* ФРАГМЕНТ ТЕКСТА
::::

Сын землемера? Или офицера?

Дмитрий Александрович Гудков однозначно утверждает, что настоящим отцом Николая Ивановича Лобачевского был землемер Сергей Степанович Шебаршин (или Шабаршин). Мать будущего ученого, Прасковья Александровна, связала свою судьбу с ним после того, как ушла от мужа, Ивана Максимовича Лобачевского. Жизнь у них почему-то не заладилась, хотя они сохранили дружеские отношения, а развод не оформляли. Скорее всего, потому, что в то время добиться его было нелегко, да и статус «незаконнорожденный» во многом ограничивал ребенка в его правах.

У Николая было два брата. Отцом их, как считает Дмитрий Гудков, тоже был землемер Шебаршин, геодезист Сената. Но почему же тогда математик уже в зрелом возрасте пишет о том, что является наследником «обер-офицера»? Снова розыгрыш? Но Николай Иванович давным-давно остепенился… В общем, еще одна загадка, ответа на которую нет. Землемер Шебаршин умер в 1797 году. Когда мать стала жить под его крышей, и что было до этого, одному только Богу известно.

Непонятно и для чего нужна была приписка в возрасте. После смерти Шебаршина мать Лобачевского с тремя детьми переезжает в Казань, где определяет мальчишек в гимназию за казенный счет. Чтобы поступить туда, по её словам, Николаю не хватало года. Его и добавили, выправив метрику.

Но тут вопрос на вопросе. Николаю на тот момент было с учётом приписки 9 лет, а младшему, Алексею, всего семь. Но он тоже стал гимназистом.

Дети индиго

В 1804 году старший класс Казанской гимназии №1 был преобразован в университет. Николай Лобачевский и его старший брат Александр стали студентами.

Оба были безумно талантливы. Особенно Александр. Ему прочили большое будущее, но он не оправдал надежд. Вмешался неумолимый рок: Саша Лобачевский утонул, купаясь в реке. Двух гениев с одной фамилией история, кажется, не знает.

А Николай после смерти брата учится как бы за двоих. Успешно осваивает естественные науки. А когда в университет пришел преподавать известный ученый Мартин Бартельс, друг и наставник выдающегося немецкого математика Карла Фридриха Гаусса, блестящие способности Лобачевского раскрылись именно в этой сфере познания. В 1811 году ему присваивают степень магистра по физике и математике и оставляют при университете. Спустя три года он становится адъюнктом, а затем профессором.

«Университет причиняет вред»

Лобачевский начинает читать лекции студентам, но недолго. Вскоре его избирают членом училищного комитета, который должен был по уставу управлять всеми делами, касающимися гимназий и училищ округа. Заниматься непосредственно наукой ему некогда. Преподаёт только астрономию, заменяя отправившегося в кругосветное путешествие Ивана Симонова.

::::

Собранные записи данных:
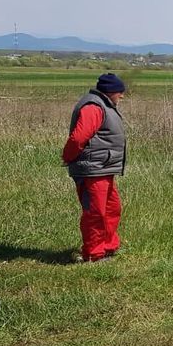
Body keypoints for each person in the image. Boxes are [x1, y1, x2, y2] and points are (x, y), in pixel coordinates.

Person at [62, 73, 128, 262]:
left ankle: (108, 246)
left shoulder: (104, 104)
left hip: (103, 168)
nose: (122, 96)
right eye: (120, 92)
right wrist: (68, 157)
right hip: (91, 170)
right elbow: (78, 138)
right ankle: (94, 254)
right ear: (110, 92)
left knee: (112, 208)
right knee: (96, 212)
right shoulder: (93, 107)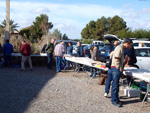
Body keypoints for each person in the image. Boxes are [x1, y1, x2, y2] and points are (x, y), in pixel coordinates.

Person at [110, 38, 132, 107]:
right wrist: (119, 69)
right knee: (115, 85)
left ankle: (116, 99)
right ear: (127, 43)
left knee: (116, 85)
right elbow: (117, 59)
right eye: (130, 45)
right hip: (116, 68)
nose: (130, 47)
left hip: (117, 69)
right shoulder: (119, 48)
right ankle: (114, 100)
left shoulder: (122, 48)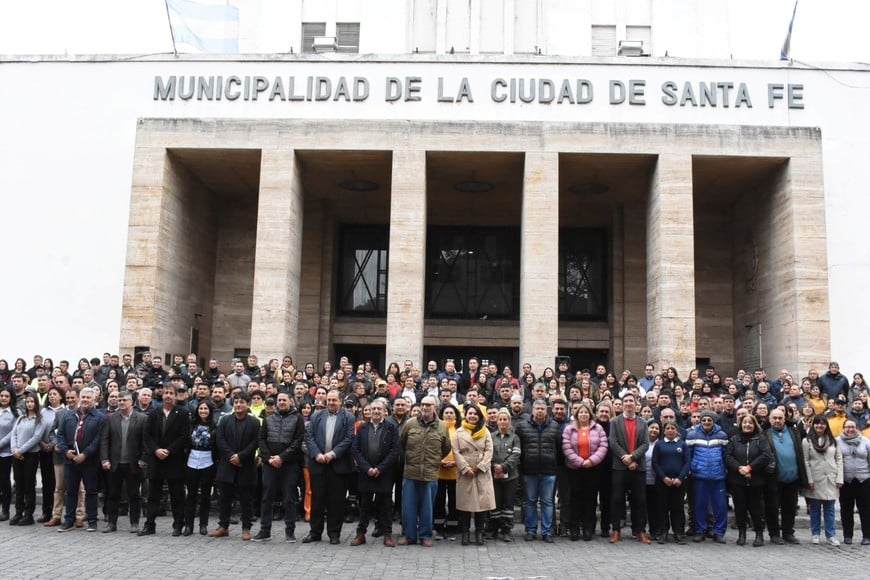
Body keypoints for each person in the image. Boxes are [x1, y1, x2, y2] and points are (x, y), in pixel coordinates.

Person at [398, 395, 451, 547]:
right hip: (411, 473)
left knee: (427, 508)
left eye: (429, 405)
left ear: (435, 407)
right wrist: (407, 459)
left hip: (430, 474)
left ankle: (425, 535)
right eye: (423, 404)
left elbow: (446, 447)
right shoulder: (410, 423)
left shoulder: (442, 426)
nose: (425, 407)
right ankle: (409, 535)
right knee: (408, 507)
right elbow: (401, 443)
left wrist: (435, 460)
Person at [304, 389, 355, 544]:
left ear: (340, 401)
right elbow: (309, 437)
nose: (331, 403)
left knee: (336, 501)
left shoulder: (349, 417)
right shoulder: (316, 416)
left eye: (334, 400)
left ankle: (334, 533)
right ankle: (315, 532)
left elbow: (348, 439)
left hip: (338, 465)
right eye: (329, 400)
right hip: (318, 463)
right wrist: (317, 454)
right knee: (317, 500)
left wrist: (333, 454)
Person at [253, 391, 305, 543]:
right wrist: (269, 458)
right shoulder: (269, 418)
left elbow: (298, 441)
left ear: (291, 401)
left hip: (289, 464)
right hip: (270, 464)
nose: (282, 402)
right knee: (266, 497)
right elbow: (261, 439)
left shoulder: (298, 418)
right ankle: (265, 531)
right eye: (279, 400)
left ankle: (290, 532)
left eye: (284, 400)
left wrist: (282, 457)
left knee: (289, 498)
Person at [139, 383, 190, 536]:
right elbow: (147, 436)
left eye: (171, 393)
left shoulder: (182, 413)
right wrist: (156, 450)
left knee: (177, 495)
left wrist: (169, 450)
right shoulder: (154, 413)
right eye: (166, 393)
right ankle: (149, 525)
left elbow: (184, 436)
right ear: (162, 395)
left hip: (174, 459)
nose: (168, 395)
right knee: (153, 494)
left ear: (175, 396)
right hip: (156, 459)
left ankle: (178, 525)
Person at [210, 391, 261, 540]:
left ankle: (246, 528)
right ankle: (223, 526)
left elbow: (255, 442)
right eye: (236, 402)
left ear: (247, 404)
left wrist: (241, 456)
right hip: (227, 465)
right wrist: (231, 456)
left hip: (246, 465)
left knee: (246, 499)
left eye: (242, 402)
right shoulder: (225, 420)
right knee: (225, 498)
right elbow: (220, 440)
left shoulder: (255, 422)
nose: (239, 405)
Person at [56, 387, 106, 532]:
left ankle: (92, 521)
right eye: (83, 397)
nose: (85, 400)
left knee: (91, 491)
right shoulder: (68, 415)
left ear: (94, 400)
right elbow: (60, 434)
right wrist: (66, 451)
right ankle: (69, 520)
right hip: (70, 460)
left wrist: (85, 454)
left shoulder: (100, 417)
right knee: (70, 491)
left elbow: (98, 439)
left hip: (89, 461)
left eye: (88, 397)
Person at [514, 399, 561, 543]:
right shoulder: (522, 427)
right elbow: (519, 449)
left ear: (546, 410)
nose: (540, 411)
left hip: (549, 471)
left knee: (547, 502)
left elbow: (558, 448)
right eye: (537, 409)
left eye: (542, 409)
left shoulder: (554, 426)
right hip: (529, 471)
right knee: (530, 502)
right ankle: (531, 530)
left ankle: (547, 532)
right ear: (532, 410)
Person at [99, 390, 147, 533]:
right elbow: (104, 440)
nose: (121, 402)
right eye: (119, 400)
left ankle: (134, 523)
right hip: (114, 463)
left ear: (131, 402)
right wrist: (105, 459)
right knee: (113, 494)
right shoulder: (111, 418)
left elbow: (146, 442)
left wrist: (143, 459)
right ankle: (112, 523)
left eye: (124, 400)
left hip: (134, 463)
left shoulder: (142, 419)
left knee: (134, 495)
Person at [607, 393, 651, 544]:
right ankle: (616, 530)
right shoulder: (614, 421)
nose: (628, 403)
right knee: (617, 499)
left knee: (640, 500)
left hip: (638, 466)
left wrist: (633, 457)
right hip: (620, 467)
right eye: (625, 401)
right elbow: (612, 442)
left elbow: (645, 443)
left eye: (631, 401)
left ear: (636, 404)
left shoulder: (643, 423)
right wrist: (625, 458)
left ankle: (639, 531)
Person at [561, 402, 608, 541]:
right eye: (581, 412)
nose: (583, 414)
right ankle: (574, 529)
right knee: (575, 499)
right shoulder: (569, 429)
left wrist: (591, 461)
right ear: (576, 414)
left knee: (590, 500)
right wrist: (580, 462)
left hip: (593, 469)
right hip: (575, 469)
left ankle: (588, 529)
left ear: (590, 414)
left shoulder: (598, 428)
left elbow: (603, 445)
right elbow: (566, 447)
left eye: (586, 412)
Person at [725, 414, 772, 547]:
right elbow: (728, 456)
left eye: (750, 423)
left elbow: (766, 455)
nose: (747, 425)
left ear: (754, 425)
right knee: (740, 508)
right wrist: (739, 468)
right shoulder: (734, 439)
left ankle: (759, 534)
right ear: (741, 424)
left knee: (756, 508)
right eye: (745, 422)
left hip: (756, 479)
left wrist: (750, 468)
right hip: (737, 480)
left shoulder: (761, 439)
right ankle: (742, 534)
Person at [451, 404, 495, 546]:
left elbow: (489, 451)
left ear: (480, 416)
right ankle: (465, 533)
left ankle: (479, 533)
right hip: (465, 473)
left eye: (475, 414)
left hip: (481, 472)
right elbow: (456, 451)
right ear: (466, 415)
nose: (472, 416)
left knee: (481, 506)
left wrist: (480, 467)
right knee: (465, 505)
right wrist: (465, 467)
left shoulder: (485, 431)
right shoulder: (459, 432)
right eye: (470, 413)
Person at [763, 408, 808, 545]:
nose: (777, 421)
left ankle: (788, 532)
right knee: (772, 507)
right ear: (769, 419)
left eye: (780, 418)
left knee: (790, 507)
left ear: (784, 419)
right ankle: (774, 533)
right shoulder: (764, 434)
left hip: (792, 478)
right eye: (774, 418)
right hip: (773, 479)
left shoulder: (794, 432)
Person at [686, 409, 729, 543]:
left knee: (720, 506)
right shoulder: (692, 435)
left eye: (709, 420)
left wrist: (724, 469)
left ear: (713, 421)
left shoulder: (722, 435)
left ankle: (719, 532)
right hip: (699, 475)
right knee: (699, 505)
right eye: (704, 420)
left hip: (718, 476)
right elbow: (689, 455)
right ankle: (700, 531)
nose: (706, 422)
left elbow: (725, 455)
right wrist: (692, 468)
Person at [803, 415, 844, 545]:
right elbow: (806, 460)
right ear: (813, 425)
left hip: (830, 478)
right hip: (815, 478)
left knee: (830, 508)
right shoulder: (807, 441)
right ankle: (815, 533)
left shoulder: (833, 441)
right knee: (815, 508)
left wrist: (839, 477)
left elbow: (839, 459)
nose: (820, 426)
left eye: (822, 424)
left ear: (826, 425)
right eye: (817, 424)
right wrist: (809, 479)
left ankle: (830, 535)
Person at [9, 391, 44, 525]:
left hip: (30, 455)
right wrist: (14, 449)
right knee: (19, 485)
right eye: (27, 401)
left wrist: (21, 450)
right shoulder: (20, 418)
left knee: (29, 485)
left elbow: (35, 438)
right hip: (17, 455)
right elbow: (14, 434)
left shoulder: (39, 420)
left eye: (32, 402)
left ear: (36, 403)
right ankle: (19, 512)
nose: (29, 404)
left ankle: (28, 514)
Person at [652, 420, 690, 544]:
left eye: (672, 428)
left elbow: (687, 462)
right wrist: (663, 477)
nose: (670, 430)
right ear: (664, 430)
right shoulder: (659, 444)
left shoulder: (682, 444)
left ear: (676, 430)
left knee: (677, 508)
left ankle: (679, 533)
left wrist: (680, 477)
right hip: (663, 481)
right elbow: (655, 463)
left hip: (679, 481)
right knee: (662, 507)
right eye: (667, 428)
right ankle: (664, 533)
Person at [183, 400, 217, 536]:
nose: (203, 411)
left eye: (206, 409)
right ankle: (188, 525)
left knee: (205, 495)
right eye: (201, 408)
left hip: (208, 461)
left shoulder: (214, 426)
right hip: (192, 460)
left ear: (210, 411)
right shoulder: (191, 424)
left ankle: (203, 524)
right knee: (190, 495)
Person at [488, 408, 521, 542]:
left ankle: (506, 530)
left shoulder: (515, 437)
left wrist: (504, 466)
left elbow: (516, 455)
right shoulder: (491, 436)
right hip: (494, 476)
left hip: (511, 476)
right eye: (500, 419)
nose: (502, 422)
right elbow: (488, 453)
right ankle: (493, 529)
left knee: (508, 504)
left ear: (509, 421)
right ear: (497, 421)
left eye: (505, 419)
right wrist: (495, 466)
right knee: (495, 503)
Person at [836, 419, 870, 545]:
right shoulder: (837, 441)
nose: (850, 429)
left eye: (853, 427)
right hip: (845, 481)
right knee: (846, 509)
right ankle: (847, 535)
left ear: (856, 428)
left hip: (864, 480)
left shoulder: (865, 441)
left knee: (865, 509)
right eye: (847, 427)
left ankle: (867, 535)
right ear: (843, 428)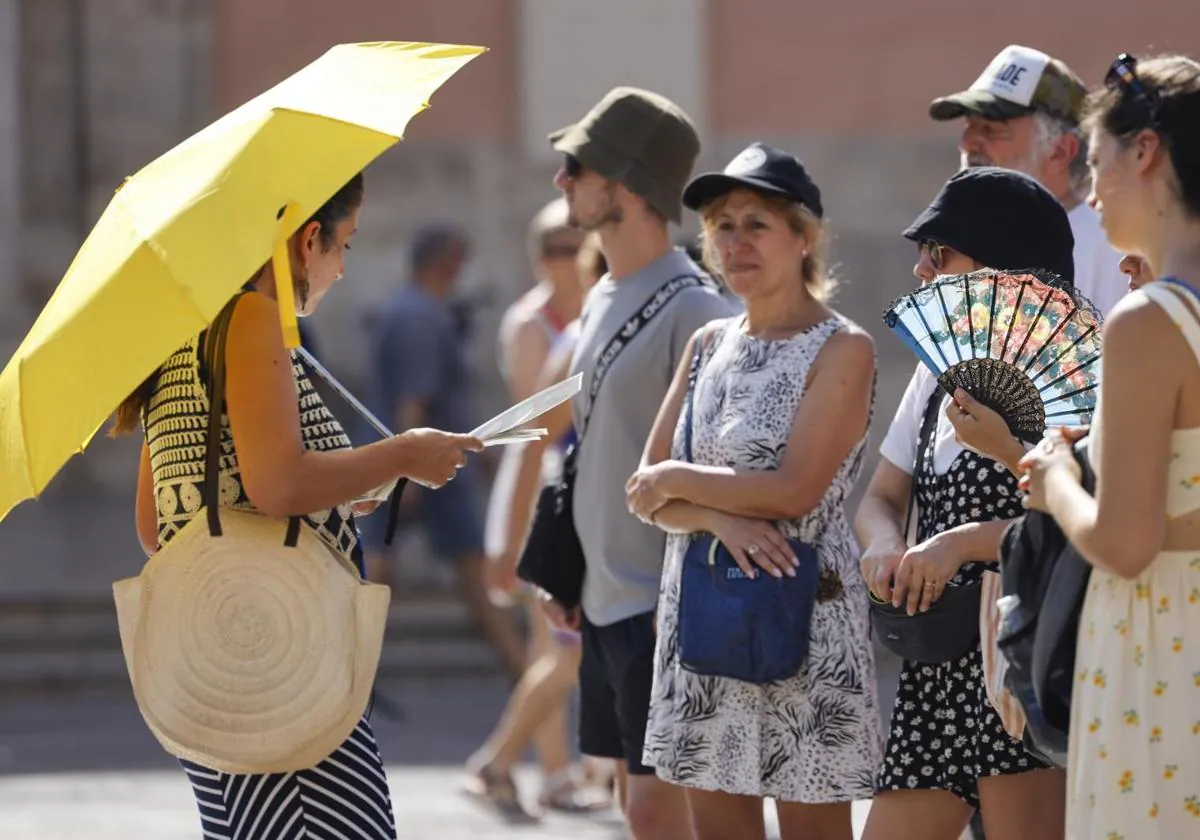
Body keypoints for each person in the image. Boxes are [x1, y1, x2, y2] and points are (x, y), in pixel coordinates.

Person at [111, 173, 483, 840]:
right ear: (308, 238)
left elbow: (158, 524)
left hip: (210, 666)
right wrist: (401, 455)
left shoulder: (178, 338)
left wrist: (337, 497)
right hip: (283, 663)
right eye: (344, 246)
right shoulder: (250, 318)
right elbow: (277, 486)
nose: (342, 269)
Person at [626, 143, 881, 840]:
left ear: (804, 238)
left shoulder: (842, 347)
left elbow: (794, 490)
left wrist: (680, 483)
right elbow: (642, 494)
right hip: (704, 616)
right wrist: (719, 519)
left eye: (757, 223)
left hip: (804, 617)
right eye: (722, 224)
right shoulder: (707, 342)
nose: (735, 241)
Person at [537, 87, 737, 840]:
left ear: (621, 182)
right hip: (608, 602)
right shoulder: (604, 295)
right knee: (635, 808)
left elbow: (723, 465)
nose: (561, 182)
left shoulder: (697, 309)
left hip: (667, 609)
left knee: (659, 814)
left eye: (575, 166)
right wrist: (573, 573)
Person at [854, 167, 1075, 840]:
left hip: (1023, 660)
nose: (921, 270)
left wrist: (959, 542)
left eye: (940, 252)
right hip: (937, 666)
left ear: (998, 257)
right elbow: (880, 498)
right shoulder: (934, 368)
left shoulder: (1066, 364)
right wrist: (886, 545)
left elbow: (1083, 514)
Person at [1020, 52, 1200, 840]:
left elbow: (1126, 544)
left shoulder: (1149, 323)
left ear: (1147, 150)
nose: (1091, 192)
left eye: (1097, 161)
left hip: (1161, 649)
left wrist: (1057, 474)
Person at [463, 198, 598, 817]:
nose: (578, 259)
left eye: (583, 246)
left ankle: (557, 771)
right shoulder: (531, 325)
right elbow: (529, 430)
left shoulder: (586, 320)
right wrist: (509, 536)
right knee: (561, 647)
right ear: (545, 258)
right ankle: (509, 761)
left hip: (573, 496)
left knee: (559, 648)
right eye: (566, 248)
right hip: (547, 495)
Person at [361, 222, 526, 680]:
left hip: (423, 459)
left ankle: (522, 670)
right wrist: (407, 472)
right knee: (387, 567)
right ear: (447, 263)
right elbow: (413, 398)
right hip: (425, 463)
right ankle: (522, 669)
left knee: (397, 564)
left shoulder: (411, 311)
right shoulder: (419, 317)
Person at [930, 44, 1127, 317]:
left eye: (990, 129)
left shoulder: (1111, 251)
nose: (966, 143)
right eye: (969, 126)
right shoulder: (967, 246)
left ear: (1059, 152)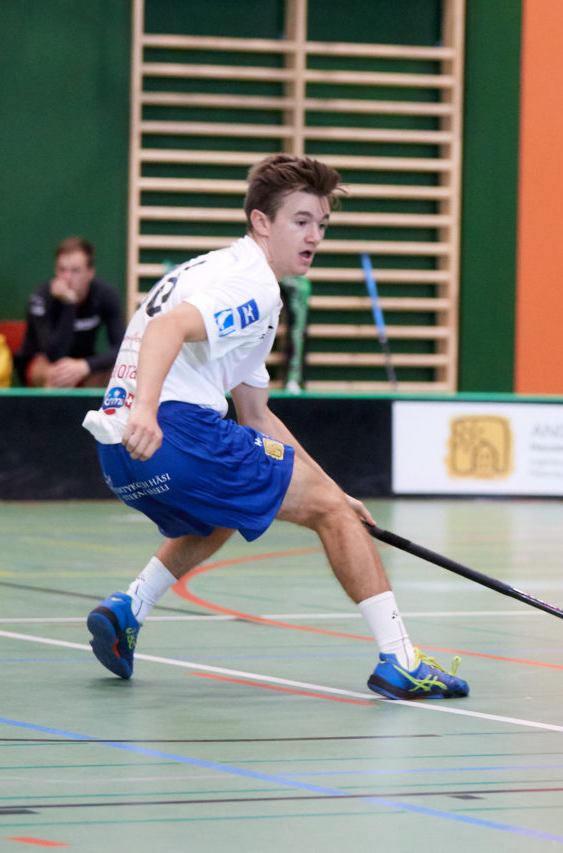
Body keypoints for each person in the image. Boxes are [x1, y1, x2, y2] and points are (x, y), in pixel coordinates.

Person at [80, 154, 467, 701]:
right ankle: (401, 660)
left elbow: (257, 417)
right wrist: (146, 410)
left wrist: (333, 488)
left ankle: (128, 610)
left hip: (120, 452)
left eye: (322, 224)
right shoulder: (251, 286)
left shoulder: (218, 272)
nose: (315, 236)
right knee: (329, 515)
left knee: (234, 504)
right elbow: (166, 329)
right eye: (301, 221)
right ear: (261, 221)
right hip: (166, 431)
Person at [15, 236, 125, 388]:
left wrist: (85, 365)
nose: (67, 277)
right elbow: (54, 354)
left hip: (83, 363)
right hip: (42, 362)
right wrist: (70, 304)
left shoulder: (105, 295)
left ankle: (94, 412)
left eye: (75, 271)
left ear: (90, 272)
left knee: (114, 376)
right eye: (62, 270)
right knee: (57, 376)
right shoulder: (41, 298)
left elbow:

::::

* ЗАДАНИЕ 1
В каком году, согласно фрагменту о Лобачевском, старший класс Казанской гимназии №1 был преобразован в университет?
* ЗАДАНИЕ 2
Воспроизведите дословно часть фрагмента о Лобачевском, которая начинается со слов «У Николая было два» и заканчивается словами «и добавили, выправив метрику.».

* ОТВЕТ 1
В 1804 году.

* ОТВЕТ 2
У Николая было два брата. Отцом их, как считает Дмитрий Гудков, тоже был землемер Шебаршин, геодезист Сената. Но почему же тогда математик уже в зрелом возрасте пишет о том, что является наследником «обер-офицера»? Снова розыгрыш? Но Николай Иванович давным-давно остепенился… В общем, еще одна загадка, ответа на которую нет. Землемер Шебаршин умер в 1797 году. Когда мать стала жить под его крышей, и что было до этого, одному только Богу известно.

Непонятно и для чего нужна была приписка в возрасте. После смерти Шебаршина мать Лобачевского с тремя детьми переезжает в Казань, где определяет мальчишек в гимназию за казенный счет. Чтобы поступить туда, по её словам, Николаю не хватало года. Его и добавили, выправив метрику.